To not vote for Obama because of principled objections to his Constitutional violations is to abandon addressing the near-term emergencies for a longer-term, philosophical commitment. I don't think it makes sense. The Yahoos running against him will undermine and negate every social justice, environmental, anti-corporate, anti-nuclear effort and establish a Facist legal system as well.
If you agree with that analysis, wouldn't it make sense to organize around those issues for which constituencies already exist? Trying to move (or limit) money in politics; supporting the President's higher fuel efficiency standards and the EPA's cleaner air standards; fight the threat of nuclear power and waste, etc., and use organizing to address people about the issues you (John and Jon) raise? Wouldn't this as effectively (and simultaneously) create and build a long-term constituency for the longer term problem?
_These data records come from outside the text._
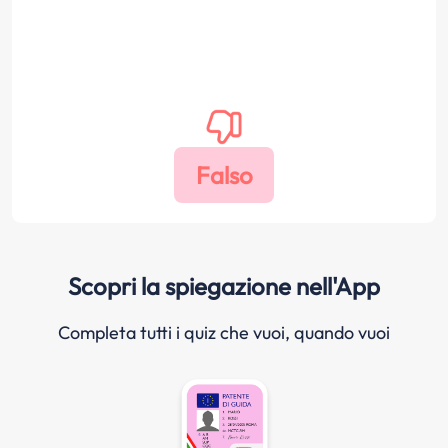
Scopri la spiegazione nell'App
Completa tutti i quiz che vuoi, quando vuoi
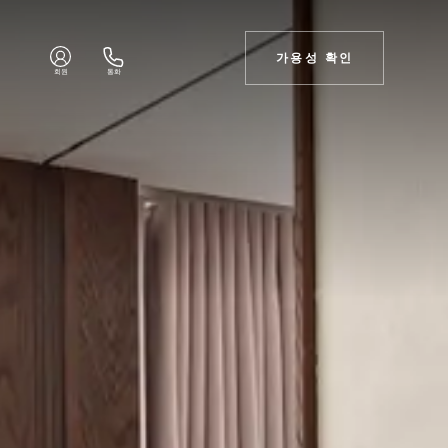
가용성 확인
회원
통화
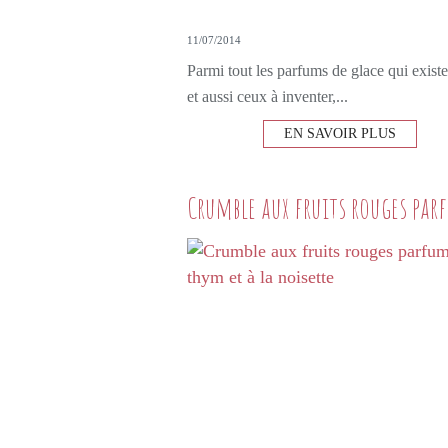
11/07/2014
Parmi tout les parfums de glace qui existe
et aussi ceux à inventer,...
EN SAVOIR PLUS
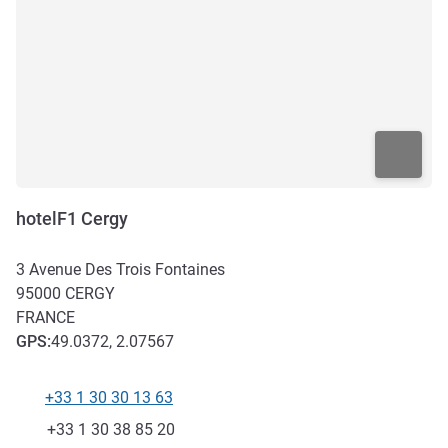
hotelF1 Cergy
3 Avenue Des Trois Fontaines
95000
CERGY
FRANCE
GPS
:
49.0372, 2.07567
+33 1 30 30 13 63
Téléphone
Fax
+33 1 30 38 85 20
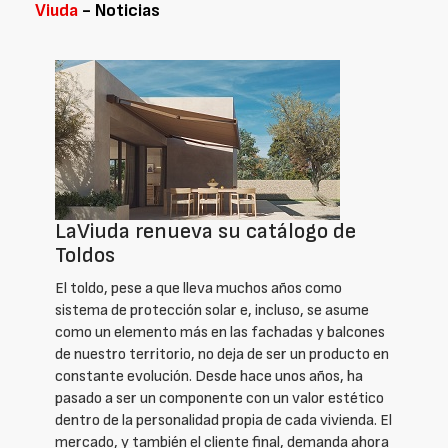
Viuda
- Noticias
LaViuda renueva su catálogo de
Toldos
El toldo, pese a que lleva muchos años como
sistema de protección solar e, incluso, se asume
como un elemento más en las fachadas y balcones
de nuestro territorio, no deja de ser un producto en
constante evolución. Desde hace unos años, ha
pasado a ser un componente con un valor estético
dentro de la personalidad propia de cada vivienda. El
mercado, y también el cliente final, demanda ahora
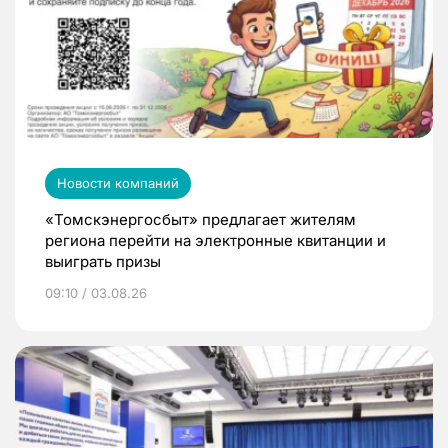
Новости компаний
«Томскэнергосбыт» предлагает жителям
региона перейти на электронные квитанции и
выиграть призы
09:10 / 03.08.26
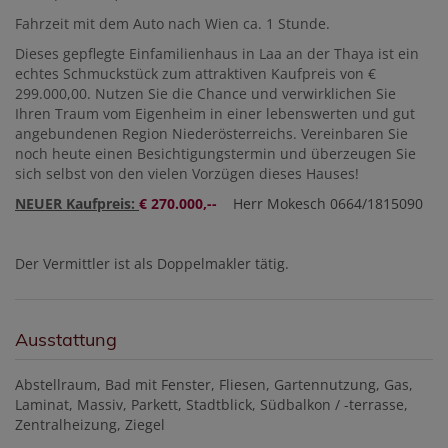
Fahrzeit mit dem Auto nach Wien ca. 1 Stunde.
Dieses gepflegte Einfamilienhaus in Laa an der Thaya ist ein
echtes Schmuckstück zum attraktiven Kaufpreis von €
299.000,00. Nutzen Sie die Chance und verwirklichen Sie
Ihren Traum vom Eigenheim in einer lebenswerten und gut
angebundenen Region Niederösterreichs. Vereinbaren Sie
noch heute einen Besichtigungstermin und überzeugen Sie
sich selbst von den vielen Vorzügen dieses Hauses!
NEUER Kaufpreis:
€ 270.000,--
Herr Mokesch 0664/1815090
Der Vermittler ist als Doppelmakler tätig.
Ausstattung
Abstellraum
Bad mit Fenster
Fliesen
Gartennutzung
Gas
Laminat
Massiv
Parkett
Stadtblick
Südbalkon / -terrasse
Zentralheizung
Ziegel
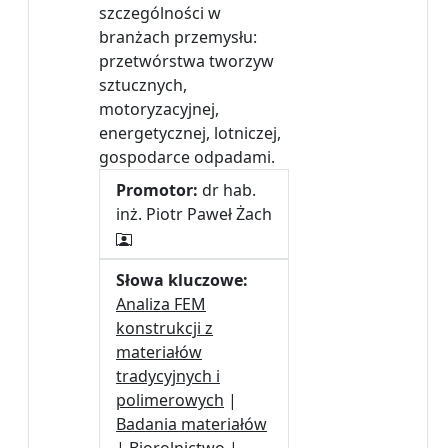
szczególności w
branżach przemysłu:
przetwórstwa tworzyw
sztucznych,
motoryzacyjnej,
energetycznej, lotniczej,
gospodarce odpadami.
Promotor:
dr hab.
inż. Piotr Paweł Żach
Słowa kluczowe:
Analiza FEM
konstrukcji z
materiałów
tradycyjnych i
polimerowych
|
Badania materiałów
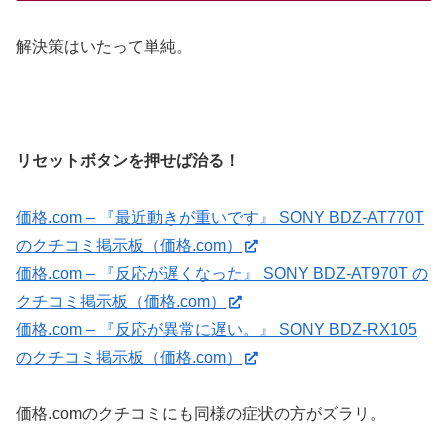
解決策はいたって単純。
リセットボタンを押せば治る！
価格.com – 『最近動きが重いです』 SONY BDZ-AT770T
のクチコミ掲示板（価格.com）
価格.com – 『反応が遅くなった』 SONY BDZ-AT970T の
クチコミ掲示板（価格.com）
価格.com – 『反応が異常に遅い。』 SONY BDZ-RX105
のクチコミ掲示板（価格.com）
価格.comのクチコミにも同様の症状の方がズラリ。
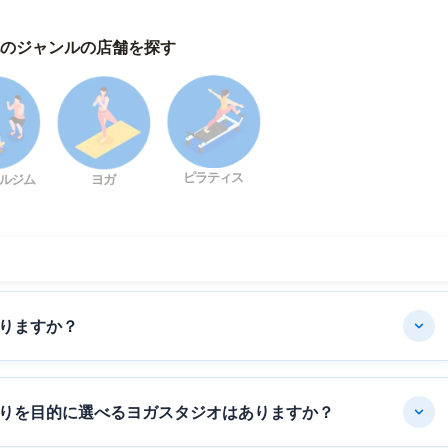
のジャンルの店舗を探す
ピラティス
ルジム
ヨガ
りますか？
りを目的に選べるヨガスタジオはありますか？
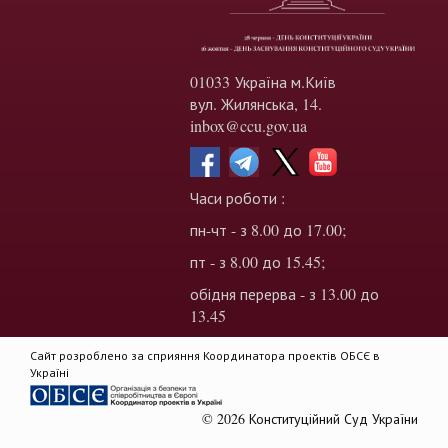
01033 Україна м.Київ
вул. Жилянська, 14.
inbox@ccu.gov.ua
Часи роботи :
пн-чт - з 8.00 до 17.00;
пт - з 8.00 до 15.45;
обідня перерва - з 13.00 до
13.45
Сайт розроблено за сприяння Координатора проектів ОБСЄ в
Україні
© 2026 Конституційний Суд України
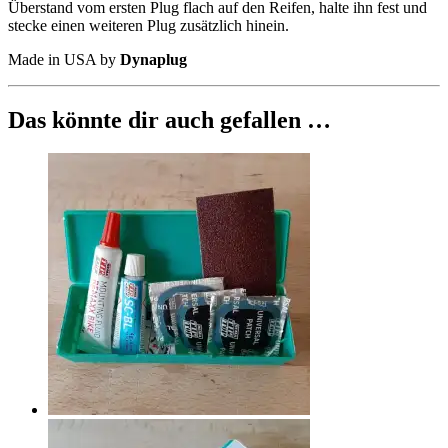
Überstand vom ersten Plug flach auf den Reifen, halte ihn fest und
stecke einen weiteren Plug zusätzlich hinein.
Made in USA by
Dynaplug
Das könnte dir auch gefallen …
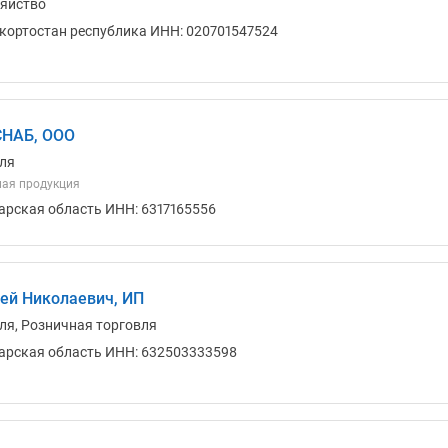
зяйство
кортостан республика ИНН: 020701547524
НАБ, ООО
ля
ная продукция
арская область ИНН: 6317165556
ей Николаевич, ИП
ля, Розничная торговля
арская область ИНН: 632503333598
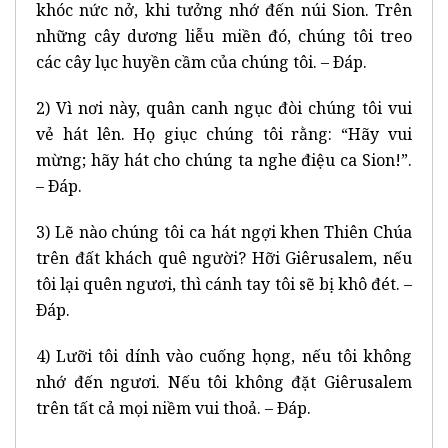
khóc nức nở, khi tưởng nhớ đến núi Sion. Trên
những cây dương liễu miền đó, chúng tôi treo
các cây lục huyền cầm của chúng tôi. – Ðáp.
2) Vì nơi này, quân canh ngục đòi chúng tôi vui
vẻ hát lên. Họ giục chúng tôi rằng: “Hãy vui
mừng; hãy hát cho chúng ta nghe điệu ca Sion!”.
– Ðáp.
3) Lẽ nào chúng tôi ca hát ngợi khen Thiên Chúa
trên đất khách quê người? Hỡi Giêrusalem, nếu
tôi lại quên ngươi, thì cánh tay tôi sẽ bị khô đét. –
Ðáp.
4) Lưỡi tôi dính vào cuống họng, nếu tôi không
nhớ đến ngươi. Nếu tôi không đặt Giêrusalem
trên tất cả mọi niềm vui thoả. – Ðáp.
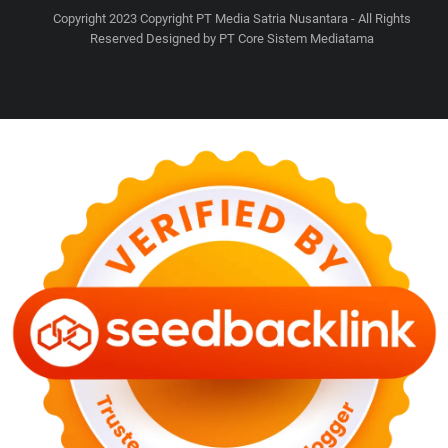
Copyright 2023 Copyright PT Media Satria Nusantara - All Rights
Reserved Designed by PT Core Sistem Mediatama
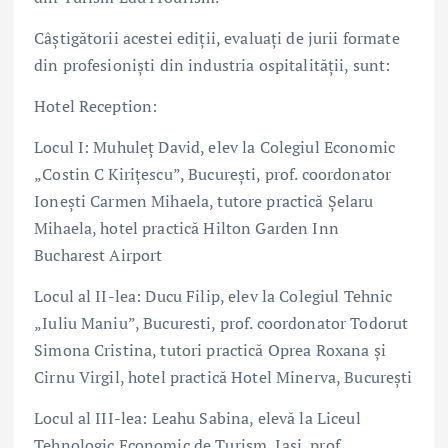
Câștigătorii acestei ediții, evaluați de jurii formate
din profesioniști din industria ospitalității, sunt:
Hotel Reception:
Locul I: Muhuleț David, elev la Colegiul Economic
„Costin C Kirițescu”, București, prof. coordonator
Ionești Carmen Mihaela, tutore practică Șelaru
Mihaela, hotel practică Hilton Garden Inn
Bucharest Airport
Locul al II-lea: Ducu Filip, elev la Colegiul Tehnic
„Iuliu Maniu”, Bucuresti, prof. coordonator Todorut
Simona Cristina, tutori practică Oprea Roxana și
Cirnu Virgil, hotel practică Hotel Minerva, București
Locul al III-lea: Leahu Sabina, elevă la Liceul
Tehnologic Economic de Turism, Iași, prof.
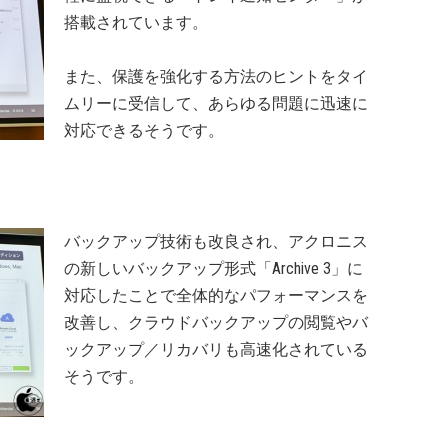
搭載されています。
また、保護を強化する方法のヒントをタイ
ムリーに受信して、あらゆる問題に迅速に
対応できるそうです。
バックアップ技術も改良され、アクロニス
の新しいバックアップ形式「Archive 3」に
対応したことで全体的なパフォーマンスを
改善し、クラウドバックアップの閲覧やバ
ックアップ／リカバリも高速化されている
そうです。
Unless the two of you are ready to arm yourselves and take off into the Bitterroots as militias, you will still be arguing Constitutional Law while hundreds of millions of people are dislocated by flooding, the rain-forests are devastated, 30% of the Earth’s species disappear, and social disruptions of unimaginable scale occur when hundreds of millions of people cross borders seeking resources, fresh water, and higher ground.
Sometimes you have to hold your nose, think of your children and grandchildren and all the miraculous species of the Earth and do what you can in lieu of what you should.